Source: web.mit.edu/slava/space/essays

20 comments
Ken Shirriff

Here's a closer look at three sets of differential gears. The Globus made heavy use of differentials to add or subtract rotational values.

Ken Shirriff replied to Ken

Although mostly mechanical, the Globus used relays to control the landing position motor. Pairs of diodes across the relays absorbed inductive kickback. A potentiometer to output the orbital position as a voltage.

Ken Shirriff replied to Ken

This view of the Globus shows the wiring bundles. There are a lot of wires for a device that is mostly mechanical.

Ken Shirriff replied to Ken

For more details on the Globus INK, see my blog post: righto.com/2023/01/inside-glob.
Thanks to Marcel for providing the unit and letting us disassemble it.
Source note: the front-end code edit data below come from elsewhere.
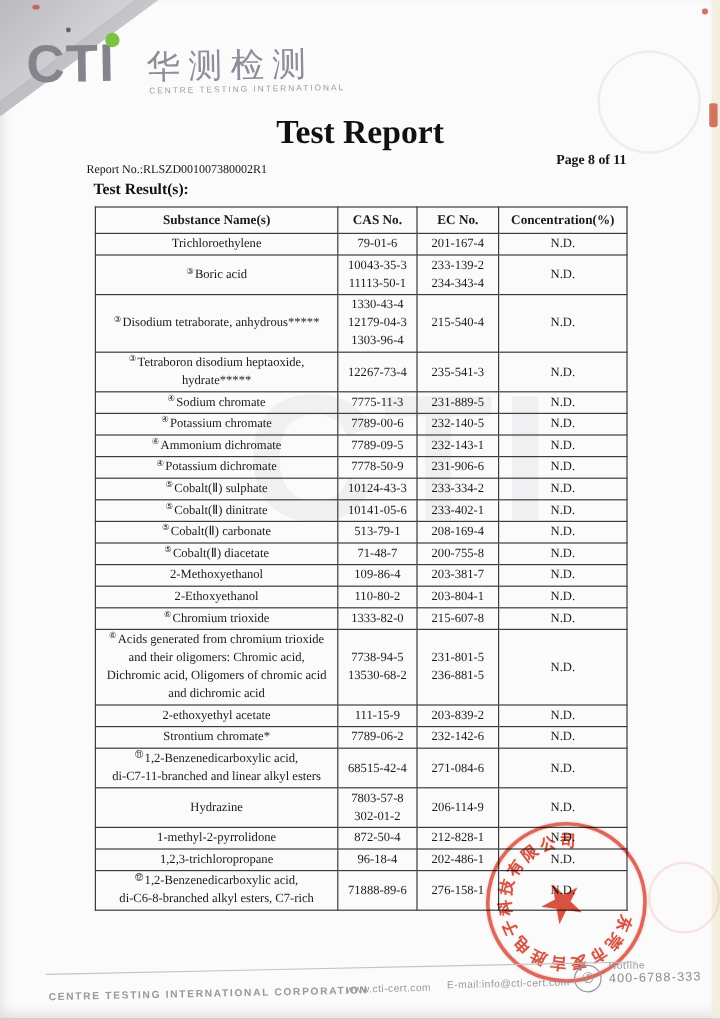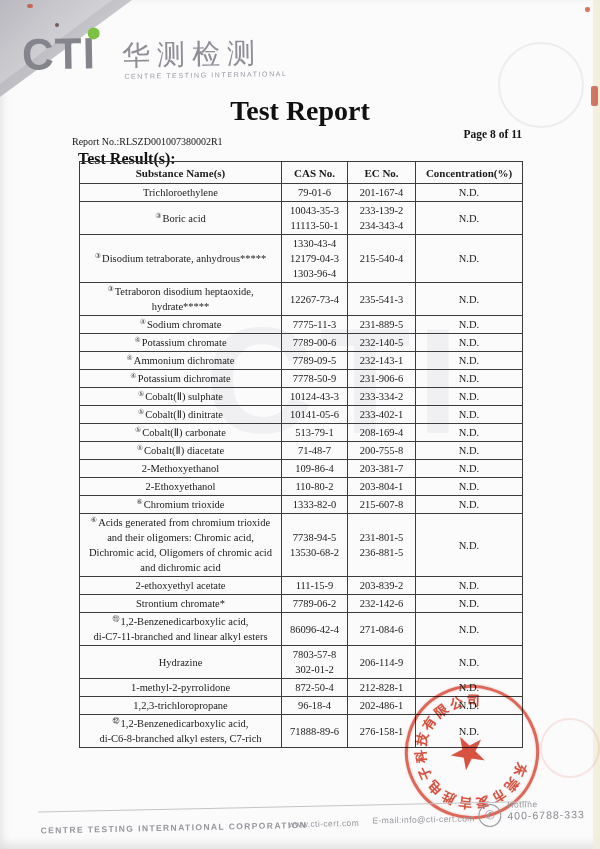--- a/index.html
+++ b/index.html
@@ -25,23 +25,23 @@
      font-family:"Liberation Sans",sans-serif;white-space:nowrap;}
   
   .watermark-cti{position:absolute;left:205px;top:295px;font-family:"Liberation Sans",sans-serif;
      font-weight:bold;font-size:150px;color:rgba(185,185,195,.16);letter-spacing:6px;pointer-events:none;}
   .watermark-circle{position:absolute;left:498px;top:42px;width:82px;height:82px;border-radius:50%;
      border:2px solid rgba(195,195,205,.25);pointer-events:none;}
   
   .title{position:absolute;left:0;top:95px;width:600px;text-align:center;font-size:28px;font-weight:bold;color:#101010;}
   .report-no{position:absolute;left:72px;top:136px;font-size:10px;color:#151515;}
   .page-no{position:absolute;right:78px;top:128px;font-size:11.5px;color:#151515;font-weight:bold;}
-  .section-label{position:absolute;left:78px;top:150px;font-size:16px;font-weight:bold;color:#101010;}
-  
-  .table-wrap{position:absolute;left:79px;top:161px;width:443px;}
+  .section-label{position:absolute;left:78px;top:150px;font-size:13px;font-weight:bold;color:#101010;}
+  
+  .table-wrap{position:absolute;left:79px;top:172px;width:443px;}
   table.results{border-collapse:collapse;width:443px;table-layout:fixed;}
   .results th,.results td{border:1px solid #3c3c3c;padding:1px 2px;text-align:center;vertical-align:middle;
      color:#1a1a1a;overflow:hidden;}
   .results th{font-size:11px;font-weight:bold;height:19px;}
   .results td{font-size:10.5px;}
   .results .line{height:15px;line-height:15px;white-space:nowrap;}
   sup.fnote{font-size:7px;line-height:0;vertical-align:4px;margin-right:1px;color:#2a2a2a;}
   col.c-name{width:202px;} col.c-cas{width:66px;} col.c-ec{width:68px;} col.c-conc{width:107px;}
   
   .stamp{position:absolute;left:402px;top:682px;width:140px;height:140px;transform:rotate(-28deg);
@@ -373,21 +373,21 @@
             <td class="concentration-cell">
               <div class="line">N.D.</div>
             </td>
           </tr>
           <tr>
             <td class="substance-name-cell">
               <div class="line"><sup class="fnote">⑪</sup>1,2-Benzenedicarboxylic acid,</div>
               <div class="line">di-C7-11-branched and linear alkyl esters</div>
             </td>
             <td class="cas-cell">
-              <div class="line">86096-42-4</div>
+              <div class="line">68515-42-4</div>
             </td>
             <td class="ec-cell">
               <div class="line">271-084-6</div>
             </td>
             <td class="concentration-cell">
               <div class="line">N.D.</div>
             </td>
           </tr>
           <tr>
             <td class="substance-name-cell">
I hope to get it operational, so stay tuned.

spooky otter.php replied to Ken
@kenshirriff looks like the link doesn't work because it needs www. for the domain
Ken Shirriff replied to Sven

@HeNeArXn It should work now; the original link didn't survive cut-and-paste.

Émile Grégoire replied to Ken

@kenshirriff The Mercury spacecraft had a similar mechanical globe called the Earth Path Indicator: rrauction.com/auctions/lot-det

Sven replied to Émile

@emgre @kenshirriff interestingly that one doesn't seem to be driven at a great circle, so I wonder how that works reliably (since then it can't be fixed to the globe and be able to show every position?)

Batou replied to Ken
Fletch…? replied to Ken

@kenshirriff this is so fascinating. Thank you for the stellar write up on it!

barks replied to Ken

@kenshirriff I suspect that its accuracy would have been poor, going by the mechanical nav kit I’ve used or seen used in Jaguar and Harrier.